Available data:
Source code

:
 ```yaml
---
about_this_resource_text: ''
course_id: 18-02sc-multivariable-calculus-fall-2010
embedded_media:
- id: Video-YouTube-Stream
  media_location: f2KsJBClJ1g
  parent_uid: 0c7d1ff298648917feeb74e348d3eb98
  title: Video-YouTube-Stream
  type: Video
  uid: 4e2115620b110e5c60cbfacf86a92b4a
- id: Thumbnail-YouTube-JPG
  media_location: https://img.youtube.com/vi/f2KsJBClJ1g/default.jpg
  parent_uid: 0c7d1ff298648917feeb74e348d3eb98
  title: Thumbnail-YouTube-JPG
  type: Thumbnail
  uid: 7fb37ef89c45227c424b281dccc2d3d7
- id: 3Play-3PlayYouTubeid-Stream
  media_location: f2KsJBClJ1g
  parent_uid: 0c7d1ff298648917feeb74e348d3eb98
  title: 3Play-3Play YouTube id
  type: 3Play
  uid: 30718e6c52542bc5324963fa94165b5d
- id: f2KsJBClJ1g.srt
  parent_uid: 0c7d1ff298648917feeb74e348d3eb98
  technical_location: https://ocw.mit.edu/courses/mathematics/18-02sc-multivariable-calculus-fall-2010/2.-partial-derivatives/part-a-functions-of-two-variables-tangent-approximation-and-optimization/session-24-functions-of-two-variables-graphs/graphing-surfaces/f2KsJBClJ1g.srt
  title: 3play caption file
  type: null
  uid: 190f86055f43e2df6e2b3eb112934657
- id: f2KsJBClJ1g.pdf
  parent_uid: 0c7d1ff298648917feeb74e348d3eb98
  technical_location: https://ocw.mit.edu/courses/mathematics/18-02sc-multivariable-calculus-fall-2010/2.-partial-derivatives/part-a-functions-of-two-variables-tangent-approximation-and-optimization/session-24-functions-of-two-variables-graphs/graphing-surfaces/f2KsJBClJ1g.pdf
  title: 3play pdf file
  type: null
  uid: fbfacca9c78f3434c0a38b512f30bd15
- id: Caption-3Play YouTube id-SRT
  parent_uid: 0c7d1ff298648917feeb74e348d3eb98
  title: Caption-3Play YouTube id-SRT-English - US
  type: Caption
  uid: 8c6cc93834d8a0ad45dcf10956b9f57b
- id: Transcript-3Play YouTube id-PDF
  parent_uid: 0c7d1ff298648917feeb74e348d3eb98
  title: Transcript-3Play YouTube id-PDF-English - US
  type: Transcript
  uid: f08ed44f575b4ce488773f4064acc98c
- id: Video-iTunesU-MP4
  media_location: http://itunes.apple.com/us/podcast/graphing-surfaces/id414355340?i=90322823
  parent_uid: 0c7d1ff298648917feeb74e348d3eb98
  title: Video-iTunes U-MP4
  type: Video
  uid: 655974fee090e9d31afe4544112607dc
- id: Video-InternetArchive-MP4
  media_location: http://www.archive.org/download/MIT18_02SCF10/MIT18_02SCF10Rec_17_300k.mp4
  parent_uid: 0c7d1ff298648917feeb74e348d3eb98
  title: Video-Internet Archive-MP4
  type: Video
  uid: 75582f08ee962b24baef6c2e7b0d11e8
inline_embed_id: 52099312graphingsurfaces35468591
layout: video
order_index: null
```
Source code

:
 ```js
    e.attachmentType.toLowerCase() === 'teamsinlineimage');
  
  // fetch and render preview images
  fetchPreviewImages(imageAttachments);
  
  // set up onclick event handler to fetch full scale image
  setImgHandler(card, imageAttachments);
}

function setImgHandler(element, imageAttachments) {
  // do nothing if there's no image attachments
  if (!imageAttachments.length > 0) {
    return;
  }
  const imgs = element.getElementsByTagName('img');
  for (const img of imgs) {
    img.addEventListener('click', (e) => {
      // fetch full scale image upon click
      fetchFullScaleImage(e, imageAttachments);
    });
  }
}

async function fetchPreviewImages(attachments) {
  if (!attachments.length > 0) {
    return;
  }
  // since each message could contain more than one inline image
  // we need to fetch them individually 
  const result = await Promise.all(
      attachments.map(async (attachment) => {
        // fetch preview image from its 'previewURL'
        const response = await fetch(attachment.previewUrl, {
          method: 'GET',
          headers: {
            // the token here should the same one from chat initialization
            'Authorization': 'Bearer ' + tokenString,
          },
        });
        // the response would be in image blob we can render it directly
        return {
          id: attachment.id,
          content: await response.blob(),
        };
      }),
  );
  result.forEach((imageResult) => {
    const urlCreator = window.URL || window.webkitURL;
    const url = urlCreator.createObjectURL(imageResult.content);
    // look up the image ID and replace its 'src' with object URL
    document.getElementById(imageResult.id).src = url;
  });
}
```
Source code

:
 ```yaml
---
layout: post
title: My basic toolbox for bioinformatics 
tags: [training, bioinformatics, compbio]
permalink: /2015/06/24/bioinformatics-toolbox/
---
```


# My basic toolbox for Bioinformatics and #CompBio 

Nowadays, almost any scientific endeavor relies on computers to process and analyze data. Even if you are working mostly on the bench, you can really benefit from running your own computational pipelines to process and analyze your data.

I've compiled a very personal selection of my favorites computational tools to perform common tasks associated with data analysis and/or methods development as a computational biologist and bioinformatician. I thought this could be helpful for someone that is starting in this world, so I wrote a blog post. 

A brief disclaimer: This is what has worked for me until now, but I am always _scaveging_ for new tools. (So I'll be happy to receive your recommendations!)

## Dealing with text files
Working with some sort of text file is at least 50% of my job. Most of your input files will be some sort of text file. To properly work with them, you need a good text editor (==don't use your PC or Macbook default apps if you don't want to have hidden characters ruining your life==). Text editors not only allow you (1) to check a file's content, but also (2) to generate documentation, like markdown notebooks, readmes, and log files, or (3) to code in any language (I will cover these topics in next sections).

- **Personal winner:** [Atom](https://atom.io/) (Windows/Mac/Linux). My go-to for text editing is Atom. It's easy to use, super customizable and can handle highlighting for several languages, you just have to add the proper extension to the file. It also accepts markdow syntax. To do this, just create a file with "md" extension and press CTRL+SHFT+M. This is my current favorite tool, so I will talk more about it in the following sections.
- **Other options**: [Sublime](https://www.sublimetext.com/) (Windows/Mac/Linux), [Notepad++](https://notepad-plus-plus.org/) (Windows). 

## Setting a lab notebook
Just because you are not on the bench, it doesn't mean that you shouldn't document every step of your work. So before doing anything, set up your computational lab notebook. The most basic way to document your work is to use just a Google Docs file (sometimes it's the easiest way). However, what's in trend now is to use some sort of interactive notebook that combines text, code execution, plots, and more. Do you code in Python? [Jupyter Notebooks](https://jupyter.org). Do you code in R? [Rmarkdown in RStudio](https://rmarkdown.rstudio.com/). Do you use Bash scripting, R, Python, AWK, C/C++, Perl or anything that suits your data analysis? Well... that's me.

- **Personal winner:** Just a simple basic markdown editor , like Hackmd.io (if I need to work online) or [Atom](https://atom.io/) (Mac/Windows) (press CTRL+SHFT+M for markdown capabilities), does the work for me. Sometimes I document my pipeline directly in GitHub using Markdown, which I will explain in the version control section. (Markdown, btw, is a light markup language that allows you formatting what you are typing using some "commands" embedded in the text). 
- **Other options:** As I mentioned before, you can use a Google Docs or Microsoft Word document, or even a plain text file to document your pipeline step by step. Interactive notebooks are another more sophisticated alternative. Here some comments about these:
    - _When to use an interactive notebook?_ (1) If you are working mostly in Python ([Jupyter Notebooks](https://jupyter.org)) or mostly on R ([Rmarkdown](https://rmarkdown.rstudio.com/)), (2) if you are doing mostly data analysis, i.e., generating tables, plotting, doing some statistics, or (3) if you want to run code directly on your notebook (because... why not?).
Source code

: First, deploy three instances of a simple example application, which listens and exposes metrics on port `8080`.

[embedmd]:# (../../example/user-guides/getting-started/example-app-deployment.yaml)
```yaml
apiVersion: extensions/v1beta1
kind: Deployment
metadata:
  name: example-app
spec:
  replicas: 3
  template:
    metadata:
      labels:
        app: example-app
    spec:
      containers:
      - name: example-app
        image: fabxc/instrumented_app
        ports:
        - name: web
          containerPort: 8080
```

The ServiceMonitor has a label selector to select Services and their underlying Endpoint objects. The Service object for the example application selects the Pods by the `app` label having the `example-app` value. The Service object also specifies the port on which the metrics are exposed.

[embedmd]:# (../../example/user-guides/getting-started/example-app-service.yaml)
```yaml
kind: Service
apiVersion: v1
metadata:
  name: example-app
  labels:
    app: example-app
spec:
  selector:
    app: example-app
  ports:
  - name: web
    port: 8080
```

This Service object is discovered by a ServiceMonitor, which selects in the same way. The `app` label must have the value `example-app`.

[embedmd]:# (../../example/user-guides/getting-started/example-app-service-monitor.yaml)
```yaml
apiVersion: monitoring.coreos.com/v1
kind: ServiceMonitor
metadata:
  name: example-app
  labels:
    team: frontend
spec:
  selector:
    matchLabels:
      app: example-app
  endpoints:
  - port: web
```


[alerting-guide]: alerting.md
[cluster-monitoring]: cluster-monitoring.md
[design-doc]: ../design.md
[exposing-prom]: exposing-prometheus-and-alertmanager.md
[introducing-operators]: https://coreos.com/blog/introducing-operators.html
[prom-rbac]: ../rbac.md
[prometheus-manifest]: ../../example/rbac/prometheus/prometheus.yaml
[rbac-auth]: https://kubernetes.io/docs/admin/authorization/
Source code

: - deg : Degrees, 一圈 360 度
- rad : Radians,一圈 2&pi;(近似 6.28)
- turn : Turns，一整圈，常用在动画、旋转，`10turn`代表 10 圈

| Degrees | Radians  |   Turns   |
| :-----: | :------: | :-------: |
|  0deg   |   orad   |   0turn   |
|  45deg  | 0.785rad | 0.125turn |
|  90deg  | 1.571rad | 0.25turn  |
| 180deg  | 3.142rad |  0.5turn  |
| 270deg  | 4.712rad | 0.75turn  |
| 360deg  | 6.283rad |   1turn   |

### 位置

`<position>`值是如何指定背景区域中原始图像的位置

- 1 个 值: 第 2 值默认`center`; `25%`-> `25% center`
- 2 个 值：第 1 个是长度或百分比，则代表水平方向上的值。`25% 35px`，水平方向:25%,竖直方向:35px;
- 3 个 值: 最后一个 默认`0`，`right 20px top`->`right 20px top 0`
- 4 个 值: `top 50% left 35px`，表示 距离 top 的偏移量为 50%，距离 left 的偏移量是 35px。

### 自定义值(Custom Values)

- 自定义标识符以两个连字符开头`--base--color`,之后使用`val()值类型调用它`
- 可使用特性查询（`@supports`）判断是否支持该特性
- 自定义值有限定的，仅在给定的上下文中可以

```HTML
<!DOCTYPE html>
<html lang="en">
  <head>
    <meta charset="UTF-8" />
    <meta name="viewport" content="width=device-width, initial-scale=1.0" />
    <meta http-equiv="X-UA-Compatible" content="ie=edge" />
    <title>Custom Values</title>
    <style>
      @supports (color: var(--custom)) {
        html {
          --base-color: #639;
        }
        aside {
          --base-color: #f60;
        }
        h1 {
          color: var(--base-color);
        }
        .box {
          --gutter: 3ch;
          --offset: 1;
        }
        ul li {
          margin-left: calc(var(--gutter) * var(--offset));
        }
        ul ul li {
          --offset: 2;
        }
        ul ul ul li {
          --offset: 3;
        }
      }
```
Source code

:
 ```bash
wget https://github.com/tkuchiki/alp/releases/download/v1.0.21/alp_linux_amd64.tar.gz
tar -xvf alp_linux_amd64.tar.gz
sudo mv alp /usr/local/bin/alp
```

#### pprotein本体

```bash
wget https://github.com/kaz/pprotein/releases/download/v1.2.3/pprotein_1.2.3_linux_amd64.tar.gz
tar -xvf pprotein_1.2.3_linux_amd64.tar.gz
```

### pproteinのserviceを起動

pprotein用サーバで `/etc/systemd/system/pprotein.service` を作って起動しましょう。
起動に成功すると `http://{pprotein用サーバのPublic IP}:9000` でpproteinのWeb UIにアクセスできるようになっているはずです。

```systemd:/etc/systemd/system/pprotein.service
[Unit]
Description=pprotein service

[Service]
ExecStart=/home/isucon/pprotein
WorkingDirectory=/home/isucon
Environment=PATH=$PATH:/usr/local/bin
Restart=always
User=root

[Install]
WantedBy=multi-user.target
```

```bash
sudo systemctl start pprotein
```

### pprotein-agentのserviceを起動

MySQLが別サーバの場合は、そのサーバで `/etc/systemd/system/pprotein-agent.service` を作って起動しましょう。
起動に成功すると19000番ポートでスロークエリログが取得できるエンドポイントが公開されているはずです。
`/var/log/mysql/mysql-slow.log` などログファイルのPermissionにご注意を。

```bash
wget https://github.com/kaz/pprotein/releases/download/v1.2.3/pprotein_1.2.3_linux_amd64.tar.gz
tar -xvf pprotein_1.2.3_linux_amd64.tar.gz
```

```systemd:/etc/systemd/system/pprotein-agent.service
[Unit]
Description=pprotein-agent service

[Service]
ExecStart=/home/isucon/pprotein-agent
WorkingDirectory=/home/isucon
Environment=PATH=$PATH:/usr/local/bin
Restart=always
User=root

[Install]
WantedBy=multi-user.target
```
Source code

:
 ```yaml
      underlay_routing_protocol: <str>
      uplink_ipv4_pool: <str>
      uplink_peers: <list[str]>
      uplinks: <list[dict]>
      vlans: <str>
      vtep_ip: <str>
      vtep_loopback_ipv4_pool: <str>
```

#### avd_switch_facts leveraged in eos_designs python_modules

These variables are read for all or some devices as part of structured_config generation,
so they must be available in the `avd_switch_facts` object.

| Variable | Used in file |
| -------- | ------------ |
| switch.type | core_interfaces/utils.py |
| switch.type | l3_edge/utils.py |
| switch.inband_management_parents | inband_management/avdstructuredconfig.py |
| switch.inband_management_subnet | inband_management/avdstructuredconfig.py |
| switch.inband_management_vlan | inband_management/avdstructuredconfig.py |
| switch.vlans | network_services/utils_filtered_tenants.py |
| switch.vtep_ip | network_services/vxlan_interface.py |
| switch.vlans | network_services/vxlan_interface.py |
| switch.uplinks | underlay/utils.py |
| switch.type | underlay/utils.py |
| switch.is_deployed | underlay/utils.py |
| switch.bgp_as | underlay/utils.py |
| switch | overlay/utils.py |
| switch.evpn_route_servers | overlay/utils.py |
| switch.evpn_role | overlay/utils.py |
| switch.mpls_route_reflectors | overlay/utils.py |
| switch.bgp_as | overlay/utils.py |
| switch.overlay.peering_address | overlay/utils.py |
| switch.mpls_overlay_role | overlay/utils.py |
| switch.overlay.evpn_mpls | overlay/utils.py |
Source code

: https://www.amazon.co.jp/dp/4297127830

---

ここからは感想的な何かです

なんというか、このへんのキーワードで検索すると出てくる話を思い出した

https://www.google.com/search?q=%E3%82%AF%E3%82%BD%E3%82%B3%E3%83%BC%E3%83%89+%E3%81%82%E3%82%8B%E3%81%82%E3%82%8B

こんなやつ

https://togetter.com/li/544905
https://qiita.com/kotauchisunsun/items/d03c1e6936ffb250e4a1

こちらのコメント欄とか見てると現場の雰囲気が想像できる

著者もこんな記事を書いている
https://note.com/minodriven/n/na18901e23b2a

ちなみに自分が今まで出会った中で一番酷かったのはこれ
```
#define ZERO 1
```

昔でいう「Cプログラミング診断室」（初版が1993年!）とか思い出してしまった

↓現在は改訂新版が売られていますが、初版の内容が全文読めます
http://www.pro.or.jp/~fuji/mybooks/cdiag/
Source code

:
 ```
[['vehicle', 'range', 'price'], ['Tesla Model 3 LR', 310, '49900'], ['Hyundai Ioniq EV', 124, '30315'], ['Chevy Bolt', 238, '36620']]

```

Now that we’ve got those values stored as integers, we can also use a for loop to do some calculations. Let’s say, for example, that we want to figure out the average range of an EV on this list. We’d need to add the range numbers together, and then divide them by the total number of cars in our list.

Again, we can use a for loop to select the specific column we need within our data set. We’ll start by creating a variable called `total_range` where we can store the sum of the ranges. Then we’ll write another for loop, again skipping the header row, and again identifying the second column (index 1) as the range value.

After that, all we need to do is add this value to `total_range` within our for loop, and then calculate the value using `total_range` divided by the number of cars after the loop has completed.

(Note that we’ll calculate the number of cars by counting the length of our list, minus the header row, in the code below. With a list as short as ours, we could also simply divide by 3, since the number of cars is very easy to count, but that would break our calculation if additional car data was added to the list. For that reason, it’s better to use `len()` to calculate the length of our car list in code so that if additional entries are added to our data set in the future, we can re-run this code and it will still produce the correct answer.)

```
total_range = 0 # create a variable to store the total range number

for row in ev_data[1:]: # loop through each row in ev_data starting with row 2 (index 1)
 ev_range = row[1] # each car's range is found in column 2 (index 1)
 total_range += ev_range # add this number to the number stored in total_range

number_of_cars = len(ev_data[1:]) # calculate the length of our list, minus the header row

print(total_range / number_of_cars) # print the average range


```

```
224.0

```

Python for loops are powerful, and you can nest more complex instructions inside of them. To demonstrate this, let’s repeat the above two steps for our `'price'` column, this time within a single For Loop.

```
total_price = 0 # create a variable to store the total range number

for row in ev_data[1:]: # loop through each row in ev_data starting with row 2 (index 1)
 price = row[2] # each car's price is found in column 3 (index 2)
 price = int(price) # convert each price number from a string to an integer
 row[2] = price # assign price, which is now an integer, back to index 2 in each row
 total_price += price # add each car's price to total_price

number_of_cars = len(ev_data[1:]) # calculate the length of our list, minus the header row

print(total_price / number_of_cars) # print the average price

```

Task item: Please go through the data and copy each line containing the word "Radians".

Answer to this exercise:
- rad : Radians,一圈 2&pi;(近似 6.28)
| Degrees | Radians  |   Turns   |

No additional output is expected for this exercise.